Dr. Bruce Bell works in the Hispanic communities of Oklahoma City, serving families through his medical practice. For Bruce, this is a mission field. He takes no insurance. His charge: only $10 per visit. And if his patients can't afford payment, he services them anyhow.

This structure assures that Bruce helps the most needy in the community, a decision that he credits to his long experience with Jesus. But his relationship with Jesus and allowing him to guide his actions - this took time.

"I was converted at age 7, but I hated church," says Bruce Bell, '58. "I thought it was the most ridiculous thing. I was bored, and it got under my skin all the time. So, I would count heads, count hats, count bald heads, anything to pass the time." This would all change several years later when a traveling evangelist asked a simple question that sounds clichéd today. "If you were to die tonight, would you go to heaven?" the evangelist asked. "I had never heard that question asked before," Bruce says. "And the Holy Spirit began to approach me. I don't know what the preacher preached that night, but I began my journey then."

Bruce combines this memory with a growing curiosity about God's creation. "I became fascinated with the outdoors, especially the creek going by our house. I wanted to know about how creation worked. I saw a film around that time that magnified the view of the desert where you could see small flowers with stems and petals growing all over the desert floor. It was as if God was asking, 'What do you think about that?' I couldn't turn him away, this God who cared so intimately about his creation and its details.

"In my experience I've learned to listen and keep on listening to what God says about the Bible and everything else. Before I came to OBU, I was pledging at a University of Oklahoma fraternity. But I received a scholarship to OBU, so I changed direction. The OBU professors were not like any professors I had seen before. They had a commitment to students outside of the classroom. And it was at OBU that a group of us packed into several cars to make the journey to Nashville, where Billy Graham was holding a crusade. There, my eyes began to open to other people from other nations.

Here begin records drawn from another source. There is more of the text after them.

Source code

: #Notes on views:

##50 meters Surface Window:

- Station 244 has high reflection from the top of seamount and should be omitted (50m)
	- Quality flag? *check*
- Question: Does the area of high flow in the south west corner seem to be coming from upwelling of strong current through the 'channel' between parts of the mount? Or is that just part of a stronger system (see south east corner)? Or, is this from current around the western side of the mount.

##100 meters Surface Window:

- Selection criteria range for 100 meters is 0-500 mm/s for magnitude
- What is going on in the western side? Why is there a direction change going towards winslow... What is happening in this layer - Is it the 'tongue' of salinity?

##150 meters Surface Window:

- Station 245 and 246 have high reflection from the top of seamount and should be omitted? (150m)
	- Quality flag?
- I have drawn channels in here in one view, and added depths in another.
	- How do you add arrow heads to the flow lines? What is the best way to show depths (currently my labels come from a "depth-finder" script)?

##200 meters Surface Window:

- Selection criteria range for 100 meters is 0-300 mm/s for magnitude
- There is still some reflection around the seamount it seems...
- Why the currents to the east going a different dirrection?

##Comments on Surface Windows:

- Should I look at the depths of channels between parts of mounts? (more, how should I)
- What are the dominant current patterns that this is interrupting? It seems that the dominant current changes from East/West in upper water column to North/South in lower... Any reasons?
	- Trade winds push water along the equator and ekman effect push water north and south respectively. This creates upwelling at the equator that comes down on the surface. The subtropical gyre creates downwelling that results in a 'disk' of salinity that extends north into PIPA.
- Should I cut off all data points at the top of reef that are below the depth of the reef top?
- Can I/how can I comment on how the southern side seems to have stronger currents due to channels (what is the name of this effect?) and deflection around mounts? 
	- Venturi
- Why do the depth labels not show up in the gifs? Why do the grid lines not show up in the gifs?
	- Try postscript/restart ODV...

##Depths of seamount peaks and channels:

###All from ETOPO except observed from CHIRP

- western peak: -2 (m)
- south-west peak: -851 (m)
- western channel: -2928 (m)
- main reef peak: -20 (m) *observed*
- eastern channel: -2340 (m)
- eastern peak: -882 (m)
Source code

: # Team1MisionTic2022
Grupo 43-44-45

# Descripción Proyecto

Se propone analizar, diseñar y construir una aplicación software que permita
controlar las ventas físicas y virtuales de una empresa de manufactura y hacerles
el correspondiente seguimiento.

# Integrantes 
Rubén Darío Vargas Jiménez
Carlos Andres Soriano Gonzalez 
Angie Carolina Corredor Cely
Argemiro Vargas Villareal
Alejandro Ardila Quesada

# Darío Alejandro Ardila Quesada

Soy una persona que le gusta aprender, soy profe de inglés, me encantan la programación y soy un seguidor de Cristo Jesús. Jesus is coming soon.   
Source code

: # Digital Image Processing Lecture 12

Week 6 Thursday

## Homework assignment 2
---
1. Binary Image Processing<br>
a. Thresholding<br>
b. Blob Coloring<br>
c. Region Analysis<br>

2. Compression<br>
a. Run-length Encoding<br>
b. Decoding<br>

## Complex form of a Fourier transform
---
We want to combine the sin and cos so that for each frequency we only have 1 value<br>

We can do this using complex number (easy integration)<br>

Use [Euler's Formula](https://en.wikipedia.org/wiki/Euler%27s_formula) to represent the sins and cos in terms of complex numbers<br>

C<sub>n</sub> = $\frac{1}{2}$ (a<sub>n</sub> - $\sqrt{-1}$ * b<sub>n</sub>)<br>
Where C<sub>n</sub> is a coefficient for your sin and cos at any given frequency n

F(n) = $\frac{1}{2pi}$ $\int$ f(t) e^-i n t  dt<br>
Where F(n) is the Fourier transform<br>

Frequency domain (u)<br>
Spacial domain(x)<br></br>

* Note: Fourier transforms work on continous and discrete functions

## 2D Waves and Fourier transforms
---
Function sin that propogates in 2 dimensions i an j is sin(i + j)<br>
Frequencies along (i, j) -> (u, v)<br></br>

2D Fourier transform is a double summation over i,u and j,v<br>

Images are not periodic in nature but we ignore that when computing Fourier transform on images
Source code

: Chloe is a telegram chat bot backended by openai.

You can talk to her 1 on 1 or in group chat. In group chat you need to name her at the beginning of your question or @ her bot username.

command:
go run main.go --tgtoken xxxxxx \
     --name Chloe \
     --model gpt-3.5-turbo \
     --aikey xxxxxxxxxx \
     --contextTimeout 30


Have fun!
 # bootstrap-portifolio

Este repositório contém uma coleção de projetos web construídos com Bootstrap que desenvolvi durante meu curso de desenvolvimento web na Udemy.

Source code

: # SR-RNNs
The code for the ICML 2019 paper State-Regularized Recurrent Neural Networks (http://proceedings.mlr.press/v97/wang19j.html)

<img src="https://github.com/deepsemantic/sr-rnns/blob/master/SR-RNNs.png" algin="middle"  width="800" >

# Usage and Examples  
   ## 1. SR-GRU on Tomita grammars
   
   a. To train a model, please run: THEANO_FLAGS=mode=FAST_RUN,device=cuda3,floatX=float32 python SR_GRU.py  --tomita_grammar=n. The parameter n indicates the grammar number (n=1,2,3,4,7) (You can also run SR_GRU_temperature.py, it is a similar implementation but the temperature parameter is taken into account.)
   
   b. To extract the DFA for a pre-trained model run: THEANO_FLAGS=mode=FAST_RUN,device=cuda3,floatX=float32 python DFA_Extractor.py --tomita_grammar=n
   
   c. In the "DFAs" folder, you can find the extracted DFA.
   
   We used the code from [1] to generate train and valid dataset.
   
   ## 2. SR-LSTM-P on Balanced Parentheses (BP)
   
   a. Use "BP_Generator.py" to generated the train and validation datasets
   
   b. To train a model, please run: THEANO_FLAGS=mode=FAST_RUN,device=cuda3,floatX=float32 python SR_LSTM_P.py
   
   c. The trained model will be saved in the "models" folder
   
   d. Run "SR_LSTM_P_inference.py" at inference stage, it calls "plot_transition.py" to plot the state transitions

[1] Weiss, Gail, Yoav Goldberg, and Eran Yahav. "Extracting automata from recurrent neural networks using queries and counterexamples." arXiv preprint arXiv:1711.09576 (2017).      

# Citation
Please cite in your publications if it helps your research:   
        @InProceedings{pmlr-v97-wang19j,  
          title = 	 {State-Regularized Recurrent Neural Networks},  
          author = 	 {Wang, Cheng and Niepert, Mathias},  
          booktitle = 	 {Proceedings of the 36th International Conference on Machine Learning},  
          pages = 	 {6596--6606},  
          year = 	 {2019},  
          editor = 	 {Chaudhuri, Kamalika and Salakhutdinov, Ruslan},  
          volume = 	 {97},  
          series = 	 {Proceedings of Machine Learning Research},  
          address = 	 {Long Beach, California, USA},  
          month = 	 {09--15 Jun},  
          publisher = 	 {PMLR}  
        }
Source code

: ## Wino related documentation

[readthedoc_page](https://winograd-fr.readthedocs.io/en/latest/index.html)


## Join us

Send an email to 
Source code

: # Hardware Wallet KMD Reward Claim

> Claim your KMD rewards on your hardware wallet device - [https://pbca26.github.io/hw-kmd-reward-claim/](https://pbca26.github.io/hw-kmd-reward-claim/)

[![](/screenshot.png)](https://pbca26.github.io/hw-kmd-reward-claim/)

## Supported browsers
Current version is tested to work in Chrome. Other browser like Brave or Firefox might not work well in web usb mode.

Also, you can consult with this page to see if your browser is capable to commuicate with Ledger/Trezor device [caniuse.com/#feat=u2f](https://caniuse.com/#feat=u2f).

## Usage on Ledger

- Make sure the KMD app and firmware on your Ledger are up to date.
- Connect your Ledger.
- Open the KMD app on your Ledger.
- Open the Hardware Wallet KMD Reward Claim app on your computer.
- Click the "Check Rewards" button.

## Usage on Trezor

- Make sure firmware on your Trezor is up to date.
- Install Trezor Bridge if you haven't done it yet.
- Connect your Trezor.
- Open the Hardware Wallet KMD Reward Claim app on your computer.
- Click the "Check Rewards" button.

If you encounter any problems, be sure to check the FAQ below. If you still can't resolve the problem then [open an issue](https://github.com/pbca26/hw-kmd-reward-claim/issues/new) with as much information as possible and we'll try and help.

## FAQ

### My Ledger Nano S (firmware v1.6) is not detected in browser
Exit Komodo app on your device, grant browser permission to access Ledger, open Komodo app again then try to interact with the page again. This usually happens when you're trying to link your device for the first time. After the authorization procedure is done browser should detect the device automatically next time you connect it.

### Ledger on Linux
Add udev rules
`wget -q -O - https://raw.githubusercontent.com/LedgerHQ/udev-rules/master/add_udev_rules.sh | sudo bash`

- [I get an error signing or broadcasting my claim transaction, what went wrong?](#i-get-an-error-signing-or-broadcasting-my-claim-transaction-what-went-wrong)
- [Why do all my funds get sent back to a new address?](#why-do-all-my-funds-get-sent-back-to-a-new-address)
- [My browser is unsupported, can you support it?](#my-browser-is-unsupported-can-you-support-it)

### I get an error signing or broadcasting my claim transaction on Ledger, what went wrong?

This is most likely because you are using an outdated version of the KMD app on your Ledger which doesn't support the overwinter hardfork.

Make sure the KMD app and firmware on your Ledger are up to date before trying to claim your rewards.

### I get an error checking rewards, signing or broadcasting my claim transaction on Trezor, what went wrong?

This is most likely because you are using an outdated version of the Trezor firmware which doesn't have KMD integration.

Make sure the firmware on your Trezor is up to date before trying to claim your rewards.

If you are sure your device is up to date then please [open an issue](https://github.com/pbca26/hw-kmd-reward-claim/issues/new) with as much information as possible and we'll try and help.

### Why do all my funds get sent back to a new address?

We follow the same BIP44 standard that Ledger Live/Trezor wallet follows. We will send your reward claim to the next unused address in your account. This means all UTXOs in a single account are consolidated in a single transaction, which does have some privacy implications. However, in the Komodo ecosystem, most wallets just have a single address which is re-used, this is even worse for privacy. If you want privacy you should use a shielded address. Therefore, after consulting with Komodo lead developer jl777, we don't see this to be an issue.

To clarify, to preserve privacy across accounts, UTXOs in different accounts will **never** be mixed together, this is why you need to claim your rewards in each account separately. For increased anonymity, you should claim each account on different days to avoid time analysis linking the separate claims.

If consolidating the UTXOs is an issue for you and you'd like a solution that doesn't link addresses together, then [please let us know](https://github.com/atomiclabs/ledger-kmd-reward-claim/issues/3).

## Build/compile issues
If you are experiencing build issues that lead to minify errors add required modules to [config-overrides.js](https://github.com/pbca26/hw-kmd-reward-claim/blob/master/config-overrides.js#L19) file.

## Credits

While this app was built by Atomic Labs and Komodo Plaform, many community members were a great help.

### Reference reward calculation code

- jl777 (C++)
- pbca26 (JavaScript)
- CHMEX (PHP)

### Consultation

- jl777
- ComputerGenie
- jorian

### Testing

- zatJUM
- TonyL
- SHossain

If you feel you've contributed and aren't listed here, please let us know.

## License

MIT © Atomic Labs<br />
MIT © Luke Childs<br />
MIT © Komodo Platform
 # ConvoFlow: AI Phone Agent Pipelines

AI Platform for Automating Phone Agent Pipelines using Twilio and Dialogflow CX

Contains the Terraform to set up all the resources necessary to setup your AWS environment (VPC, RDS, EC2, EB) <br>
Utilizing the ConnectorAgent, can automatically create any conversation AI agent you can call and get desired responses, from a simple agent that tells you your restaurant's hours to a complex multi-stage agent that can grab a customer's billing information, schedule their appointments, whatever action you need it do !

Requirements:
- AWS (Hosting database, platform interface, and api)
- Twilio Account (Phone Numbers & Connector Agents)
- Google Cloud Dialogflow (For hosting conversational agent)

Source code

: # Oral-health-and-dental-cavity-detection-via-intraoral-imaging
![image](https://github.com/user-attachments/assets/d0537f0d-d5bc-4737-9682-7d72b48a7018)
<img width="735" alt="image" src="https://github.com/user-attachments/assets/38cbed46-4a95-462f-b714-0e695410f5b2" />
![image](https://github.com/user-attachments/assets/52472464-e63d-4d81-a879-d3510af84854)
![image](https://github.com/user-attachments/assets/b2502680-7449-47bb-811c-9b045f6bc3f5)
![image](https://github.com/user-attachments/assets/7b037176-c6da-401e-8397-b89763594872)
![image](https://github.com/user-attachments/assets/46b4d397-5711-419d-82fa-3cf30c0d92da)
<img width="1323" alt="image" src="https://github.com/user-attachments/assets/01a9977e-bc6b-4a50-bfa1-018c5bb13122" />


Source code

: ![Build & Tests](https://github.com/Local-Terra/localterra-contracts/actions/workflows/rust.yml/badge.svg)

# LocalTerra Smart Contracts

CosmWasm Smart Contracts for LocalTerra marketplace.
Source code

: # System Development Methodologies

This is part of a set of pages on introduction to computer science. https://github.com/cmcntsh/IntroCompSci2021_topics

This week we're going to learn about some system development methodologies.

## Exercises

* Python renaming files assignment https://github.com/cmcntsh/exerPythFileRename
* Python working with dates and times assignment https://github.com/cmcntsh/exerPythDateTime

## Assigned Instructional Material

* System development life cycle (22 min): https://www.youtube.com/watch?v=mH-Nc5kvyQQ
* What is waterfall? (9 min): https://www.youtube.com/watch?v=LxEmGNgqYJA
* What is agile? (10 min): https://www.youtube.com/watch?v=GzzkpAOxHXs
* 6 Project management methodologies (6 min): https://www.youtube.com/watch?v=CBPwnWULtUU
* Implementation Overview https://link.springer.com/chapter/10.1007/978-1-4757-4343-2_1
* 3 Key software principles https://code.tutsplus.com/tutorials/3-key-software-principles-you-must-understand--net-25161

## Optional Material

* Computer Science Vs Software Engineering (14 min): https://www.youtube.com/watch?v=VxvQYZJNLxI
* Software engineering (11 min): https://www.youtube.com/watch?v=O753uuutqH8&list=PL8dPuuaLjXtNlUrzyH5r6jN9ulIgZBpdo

"I was only vaguely interested in medicine at the time. During my senior year, post Korean War and a Vietnam War looming, I received my draft papers. The next thing I knew I was an enlisted soldier.

"I got out before I became an officer because I had an opportunity to apply for medical school and continue in the Reserves. In my residency at St. Anthony Hospital, God reinforced what he wanted to do in my life. There, I learned from the nuns, who had a dedication that was pure, simple, and direct. The nuns were feeding the homeless before it was popular. I left for private practice with a great appreciation for mission work."

Through the years, he and his wife Barbara Stine, '58, have had ample opportunities to do short-term medical missions to such places as Haiti and Taiwan, mainly through Trinity International Baptist Church, their church home. And, four years ago, with his five children grown and established in their careers, he felt a new venture afoot. His experiences and the prompting of the Holy Spirit provided the context to question the focus of his work and how he could help needy people in Oklahoma City.

Knowing that more than 140,000 Hispanic people live in and around the city, Bruce explored how to change his price structure and location. "It was two years ago that I moved to this location," Bruce says. "I simply retired altogether from my old practice. Here, I don't accept any insurance or Medicaid. I just charge $10 and if families can't pay it, I don't worry about it."

In the lobby, a listing of Spanish churches is provided alongside Spanish New Testaments and other Christian literature. "This is just a start," he says. "I'm able to see about 100 people each week, but there is more to be done. That's the next piece of this work, to get more people interested in helping others who can't afford basic services; people that live right here in our communities."

Bruce Bell is one of 12 former students who will receive the Profile in Excellence Award in 2005. The award is given by the OBU Alumni Association in recognition of service and leadership.